I couldn’t have quit smoking without the ‘Countdown’ course I took at The Lung Association 21 years ago. And I am quite sure becoming a non-smoker has added years to my life. It certainly has added life to my years!
I smoked for 18 years. I got to the point where I was smoking a pack a day. My ‘ah-hah’ moment, when I knew I had to quit smoking, came when I realized I couldn’t climb two flights of stairs without taking a break. It was literally a ‘breathless’ moment at the start of each workday. I remember thinking, ‘I’m not going to make it to the age of 40 at this rate!’
It wasn’t easy to quit. I was working as a radio reporter. We couldn’t smoke in the studio anymore, but we could have a quick smoke in the smoking room just across the hall. Smoking was part of that news reporter culture. I couldn’t imagine myself as a ‘non-smoker’. Today, I can’t imagine that I ever smoked.
The course I took was great.
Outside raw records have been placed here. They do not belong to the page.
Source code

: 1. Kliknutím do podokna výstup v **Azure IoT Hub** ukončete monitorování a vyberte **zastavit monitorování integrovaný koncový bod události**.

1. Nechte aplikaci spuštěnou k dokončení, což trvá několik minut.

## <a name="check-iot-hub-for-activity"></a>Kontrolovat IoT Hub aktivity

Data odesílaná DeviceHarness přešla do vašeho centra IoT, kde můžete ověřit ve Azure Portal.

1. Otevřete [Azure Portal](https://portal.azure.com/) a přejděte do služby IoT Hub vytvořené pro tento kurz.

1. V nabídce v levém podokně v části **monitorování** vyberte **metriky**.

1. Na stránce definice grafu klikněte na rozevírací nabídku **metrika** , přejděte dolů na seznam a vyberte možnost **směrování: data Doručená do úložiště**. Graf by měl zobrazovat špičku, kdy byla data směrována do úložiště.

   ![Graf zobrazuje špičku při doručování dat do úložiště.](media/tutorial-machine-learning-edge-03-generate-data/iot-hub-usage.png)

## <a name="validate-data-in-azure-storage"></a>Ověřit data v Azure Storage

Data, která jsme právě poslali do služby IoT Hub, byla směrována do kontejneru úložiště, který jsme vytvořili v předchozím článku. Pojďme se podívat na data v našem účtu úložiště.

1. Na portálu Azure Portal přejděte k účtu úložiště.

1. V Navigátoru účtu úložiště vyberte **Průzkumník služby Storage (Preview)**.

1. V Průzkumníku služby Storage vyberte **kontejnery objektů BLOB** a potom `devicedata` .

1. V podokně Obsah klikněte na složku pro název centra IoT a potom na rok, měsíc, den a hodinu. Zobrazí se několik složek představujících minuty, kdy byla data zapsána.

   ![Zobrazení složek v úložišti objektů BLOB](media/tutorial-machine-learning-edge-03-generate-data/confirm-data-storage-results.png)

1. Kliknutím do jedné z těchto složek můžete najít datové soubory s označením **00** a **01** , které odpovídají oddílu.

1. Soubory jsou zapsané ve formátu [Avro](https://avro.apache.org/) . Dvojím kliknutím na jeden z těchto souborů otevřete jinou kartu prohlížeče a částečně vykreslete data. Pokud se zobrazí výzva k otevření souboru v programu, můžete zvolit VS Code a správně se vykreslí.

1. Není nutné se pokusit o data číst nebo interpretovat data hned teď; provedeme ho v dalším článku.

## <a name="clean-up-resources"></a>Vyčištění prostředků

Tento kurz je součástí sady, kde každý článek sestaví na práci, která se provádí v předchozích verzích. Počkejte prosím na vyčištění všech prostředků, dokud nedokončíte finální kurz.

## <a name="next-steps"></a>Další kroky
I loved having the group support – and the support of another quitter, Joyce MacPhee, whom I met at the course. We would call one another between meetings when we had the urge to smoke. Today, we’re still friends and still non-smokers. So thanks to the Lung Association for the very large role it has played my life.
A post-script to my story: After I’d been smoke-free for a year, the Lung Association in Ottawa approached me and asked whether I would like to lead the same course I had taken. I was. And I did, for two or three years. It helped me stay a ‘quitter’ and I loved helping other people make the same positive change in their lives.